Arrange as a numbered list only the part of the material below that opens with the line containing "h=3 m=51. Work from the photo that follows." and closes with the last line of the material. Leave out any blank lines.

**Entries**
____

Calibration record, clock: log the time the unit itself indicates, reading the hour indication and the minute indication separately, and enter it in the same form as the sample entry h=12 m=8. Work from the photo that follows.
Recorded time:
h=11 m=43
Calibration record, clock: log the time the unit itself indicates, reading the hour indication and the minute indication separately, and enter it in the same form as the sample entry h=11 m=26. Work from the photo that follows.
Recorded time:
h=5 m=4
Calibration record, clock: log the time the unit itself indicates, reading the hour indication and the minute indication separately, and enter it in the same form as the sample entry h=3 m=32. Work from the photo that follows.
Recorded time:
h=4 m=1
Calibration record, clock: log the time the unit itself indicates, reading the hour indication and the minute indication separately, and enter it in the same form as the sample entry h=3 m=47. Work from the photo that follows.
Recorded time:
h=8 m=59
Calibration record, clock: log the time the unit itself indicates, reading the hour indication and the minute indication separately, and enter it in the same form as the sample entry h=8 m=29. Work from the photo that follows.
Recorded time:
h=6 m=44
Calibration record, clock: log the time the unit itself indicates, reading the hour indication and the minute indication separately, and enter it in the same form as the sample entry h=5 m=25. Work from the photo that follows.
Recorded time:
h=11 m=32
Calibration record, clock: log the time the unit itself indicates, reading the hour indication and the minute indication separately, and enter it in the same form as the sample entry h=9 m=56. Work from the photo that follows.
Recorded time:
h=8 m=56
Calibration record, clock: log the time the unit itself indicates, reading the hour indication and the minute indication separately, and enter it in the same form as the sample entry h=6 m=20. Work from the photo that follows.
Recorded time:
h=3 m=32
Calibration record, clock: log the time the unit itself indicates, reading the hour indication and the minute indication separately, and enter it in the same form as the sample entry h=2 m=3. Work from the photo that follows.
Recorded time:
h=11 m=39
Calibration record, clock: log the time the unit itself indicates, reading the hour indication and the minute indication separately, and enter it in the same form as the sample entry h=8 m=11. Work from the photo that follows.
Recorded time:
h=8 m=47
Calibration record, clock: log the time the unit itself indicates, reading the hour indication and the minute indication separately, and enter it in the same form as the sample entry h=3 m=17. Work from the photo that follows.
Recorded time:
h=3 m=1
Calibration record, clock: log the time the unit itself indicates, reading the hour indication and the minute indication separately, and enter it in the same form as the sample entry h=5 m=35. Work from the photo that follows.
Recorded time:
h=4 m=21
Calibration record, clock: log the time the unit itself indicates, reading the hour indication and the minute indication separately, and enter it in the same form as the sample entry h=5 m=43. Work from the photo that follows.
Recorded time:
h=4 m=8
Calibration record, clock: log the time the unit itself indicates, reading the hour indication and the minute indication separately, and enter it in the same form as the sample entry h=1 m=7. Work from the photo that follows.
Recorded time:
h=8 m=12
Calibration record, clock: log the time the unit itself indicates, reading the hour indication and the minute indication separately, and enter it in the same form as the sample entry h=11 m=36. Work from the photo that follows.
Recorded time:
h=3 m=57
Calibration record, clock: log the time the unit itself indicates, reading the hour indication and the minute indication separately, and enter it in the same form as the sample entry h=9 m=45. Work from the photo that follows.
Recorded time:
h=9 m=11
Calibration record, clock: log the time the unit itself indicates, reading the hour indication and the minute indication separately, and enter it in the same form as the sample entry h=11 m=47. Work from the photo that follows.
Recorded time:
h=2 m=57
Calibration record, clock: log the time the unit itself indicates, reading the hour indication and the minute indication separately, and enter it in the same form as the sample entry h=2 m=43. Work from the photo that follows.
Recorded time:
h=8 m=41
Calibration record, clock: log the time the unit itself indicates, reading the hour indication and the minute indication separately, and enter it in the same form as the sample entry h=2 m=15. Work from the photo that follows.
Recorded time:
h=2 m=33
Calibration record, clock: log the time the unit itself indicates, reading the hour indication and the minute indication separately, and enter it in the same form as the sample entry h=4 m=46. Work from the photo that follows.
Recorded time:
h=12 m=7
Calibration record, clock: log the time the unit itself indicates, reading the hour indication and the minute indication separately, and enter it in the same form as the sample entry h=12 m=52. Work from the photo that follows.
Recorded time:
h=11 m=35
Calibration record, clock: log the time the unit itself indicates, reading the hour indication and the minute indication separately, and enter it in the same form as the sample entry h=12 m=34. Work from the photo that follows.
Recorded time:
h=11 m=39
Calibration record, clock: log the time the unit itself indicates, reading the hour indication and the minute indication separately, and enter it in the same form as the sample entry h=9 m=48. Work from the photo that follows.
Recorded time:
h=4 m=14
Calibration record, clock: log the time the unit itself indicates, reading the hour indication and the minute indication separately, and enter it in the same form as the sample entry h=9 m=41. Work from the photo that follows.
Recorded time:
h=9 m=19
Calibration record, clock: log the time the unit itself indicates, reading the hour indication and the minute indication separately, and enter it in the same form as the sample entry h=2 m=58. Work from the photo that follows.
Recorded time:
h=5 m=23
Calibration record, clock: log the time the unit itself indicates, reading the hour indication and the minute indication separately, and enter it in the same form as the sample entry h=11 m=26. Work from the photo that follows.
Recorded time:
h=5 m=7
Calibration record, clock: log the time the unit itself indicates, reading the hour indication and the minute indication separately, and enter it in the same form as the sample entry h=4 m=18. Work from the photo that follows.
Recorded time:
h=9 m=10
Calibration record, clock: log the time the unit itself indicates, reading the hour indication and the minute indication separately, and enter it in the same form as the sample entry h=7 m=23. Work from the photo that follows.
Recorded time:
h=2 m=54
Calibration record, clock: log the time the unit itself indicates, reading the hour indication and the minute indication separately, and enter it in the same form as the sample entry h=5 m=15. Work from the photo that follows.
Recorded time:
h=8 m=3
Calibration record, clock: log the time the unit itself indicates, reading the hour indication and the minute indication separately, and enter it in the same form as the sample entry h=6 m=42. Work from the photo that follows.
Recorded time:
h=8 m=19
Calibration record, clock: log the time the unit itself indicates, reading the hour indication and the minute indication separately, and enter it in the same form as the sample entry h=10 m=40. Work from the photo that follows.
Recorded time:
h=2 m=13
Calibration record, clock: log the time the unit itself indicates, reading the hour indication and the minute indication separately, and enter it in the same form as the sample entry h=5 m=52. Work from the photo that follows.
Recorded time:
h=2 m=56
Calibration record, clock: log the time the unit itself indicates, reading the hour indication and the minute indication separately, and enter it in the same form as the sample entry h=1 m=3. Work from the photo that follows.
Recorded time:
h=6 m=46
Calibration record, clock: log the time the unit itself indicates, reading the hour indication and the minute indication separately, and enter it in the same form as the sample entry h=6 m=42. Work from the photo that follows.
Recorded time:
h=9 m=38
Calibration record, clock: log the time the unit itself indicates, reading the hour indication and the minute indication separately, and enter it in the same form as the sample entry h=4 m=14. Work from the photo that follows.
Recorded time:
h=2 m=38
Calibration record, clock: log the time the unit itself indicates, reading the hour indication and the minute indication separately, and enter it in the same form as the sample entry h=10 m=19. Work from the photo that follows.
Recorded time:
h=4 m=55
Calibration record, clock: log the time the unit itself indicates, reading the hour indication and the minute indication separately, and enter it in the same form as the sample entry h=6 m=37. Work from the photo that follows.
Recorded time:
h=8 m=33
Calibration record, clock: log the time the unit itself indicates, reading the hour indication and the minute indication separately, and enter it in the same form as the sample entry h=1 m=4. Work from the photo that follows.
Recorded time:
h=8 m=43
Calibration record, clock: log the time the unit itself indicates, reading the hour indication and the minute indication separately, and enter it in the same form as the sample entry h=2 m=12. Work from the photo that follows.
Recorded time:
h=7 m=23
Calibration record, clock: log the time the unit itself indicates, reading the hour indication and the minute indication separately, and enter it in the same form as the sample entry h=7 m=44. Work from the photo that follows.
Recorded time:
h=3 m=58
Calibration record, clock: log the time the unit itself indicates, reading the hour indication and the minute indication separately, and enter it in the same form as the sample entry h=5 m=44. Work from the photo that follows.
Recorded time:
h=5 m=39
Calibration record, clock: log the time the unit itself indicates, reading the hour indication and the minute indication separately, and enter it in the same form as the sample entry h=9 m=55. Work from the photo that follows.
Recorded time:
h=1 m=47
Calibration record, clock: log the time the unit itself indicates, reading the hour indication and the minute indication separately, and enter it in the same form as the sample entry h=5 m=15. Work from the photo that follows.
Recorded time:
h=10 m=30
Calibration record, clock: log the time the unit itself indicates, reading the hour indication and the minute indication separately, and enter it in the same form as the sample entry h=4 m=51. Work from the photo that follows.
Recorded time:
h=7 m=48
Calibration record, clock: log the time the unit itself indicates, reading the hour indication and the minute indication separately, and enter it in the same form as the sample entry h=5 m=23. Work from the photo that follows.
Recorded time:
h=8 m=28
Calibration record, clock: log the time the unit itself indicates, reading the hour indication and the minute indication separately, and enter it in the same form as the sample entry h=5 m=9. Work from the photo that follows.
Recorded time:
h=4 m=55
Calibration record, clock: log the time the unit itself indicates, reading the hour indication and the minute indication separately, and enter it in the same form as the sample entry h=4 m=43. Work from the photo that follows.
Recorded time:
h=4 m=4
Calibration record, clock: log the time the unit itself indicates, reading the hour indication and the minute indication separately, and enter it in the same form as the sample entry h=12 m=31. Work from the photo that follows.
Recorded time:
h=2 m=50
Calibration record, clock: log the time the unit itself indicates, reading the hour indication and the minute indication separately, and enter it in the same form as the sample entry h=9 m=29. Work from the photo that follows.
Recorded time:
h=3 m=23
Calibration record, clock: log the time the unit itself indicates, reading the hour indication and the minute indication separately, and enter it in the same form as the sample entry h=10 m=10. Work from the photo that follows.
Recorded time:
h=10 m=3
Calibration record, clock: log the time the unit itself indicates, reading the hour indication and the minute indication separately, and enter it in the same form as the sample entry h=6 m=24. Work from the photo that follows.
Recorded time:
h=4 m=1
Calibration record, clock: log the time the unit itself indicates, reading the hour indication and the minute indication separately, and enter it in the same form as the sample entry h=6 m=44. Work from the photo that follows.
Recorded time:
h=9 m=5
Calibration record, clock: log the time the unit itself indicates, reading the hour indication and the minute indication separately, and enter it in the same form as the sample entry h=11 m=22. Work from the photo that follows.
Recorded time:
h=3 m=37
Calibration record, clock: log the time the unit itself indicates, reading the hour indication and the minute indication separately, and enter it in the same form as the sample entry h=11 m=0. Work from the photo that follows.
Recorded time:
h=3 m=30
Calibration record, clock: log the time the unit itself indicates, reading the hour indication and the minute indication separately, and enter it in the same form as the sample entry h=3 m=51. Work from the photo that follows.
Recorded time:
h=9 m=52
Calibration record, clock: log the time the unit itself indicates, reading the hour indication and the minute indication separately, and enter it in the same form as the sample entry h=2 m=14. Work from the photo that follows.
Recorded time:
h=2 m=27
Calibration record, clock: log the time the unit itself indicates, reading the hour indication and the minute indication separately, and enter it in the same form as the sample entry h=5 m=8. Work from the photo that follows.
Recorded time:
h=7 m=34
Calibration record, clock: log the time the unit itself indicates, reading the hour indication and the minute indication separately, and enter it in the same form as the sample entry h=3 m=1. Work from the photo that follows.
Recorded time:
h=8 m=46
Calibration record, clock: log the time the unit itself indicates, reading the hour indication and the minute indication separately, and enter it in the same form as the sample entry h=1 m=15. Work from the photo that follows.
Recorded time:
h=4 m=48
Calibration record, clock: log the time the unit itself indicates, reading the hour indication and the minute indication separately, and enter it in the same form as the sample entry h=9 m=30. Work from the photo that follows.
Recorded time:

____

**Full output**
1. Calibration record, clock: log the time the unit itself indicates, reading the hour indication and the minute indication separately, and enter it in the same form as the sample entry h=3 m=51. Work from the photo that follows.
2. Recorded time:
3. h=9 m=52
4. Calibration record, clock: log the time the unit itself indicates, reading the hour indication and the minute indication separately, and enter it in the same form as the sample entry h=2 m=14. Work from the photo that follows.
5. Recorded time:
6. h=2 m=27
7. Calibration record, clock: log the time the unit itself indicates, reading the hour indication and the minute indication separately, and enter it in the same form as the sample entry h=5 m=8. Work from the photo that follows.
8. Recorded time:
9. h=7 m=34
10. Calibration record, clock: log the time the unit itself indicates, reading the hour indication and the minute indication separately, and enter it in the same form as the sample entry h=3 m=1. Work from the photo that follows.
11. Recorded time:
12. h=8 m=46
13. Calibration record, clock: log the time the unit itself indicates, reading the hour indication and the minute indication separately, and enter it in the same form as the sample entry h=1 m=15. Work from the photo that follows.
14. Recorded time:
15. h=4 m=48
16. Calibration record, clock: log the time the unit itself indicates, reading the hour indication and the minute indication separately, and enter it in the same form as the sample entry h=9 m=30. Work from the photo that follows.
17. Recorded time:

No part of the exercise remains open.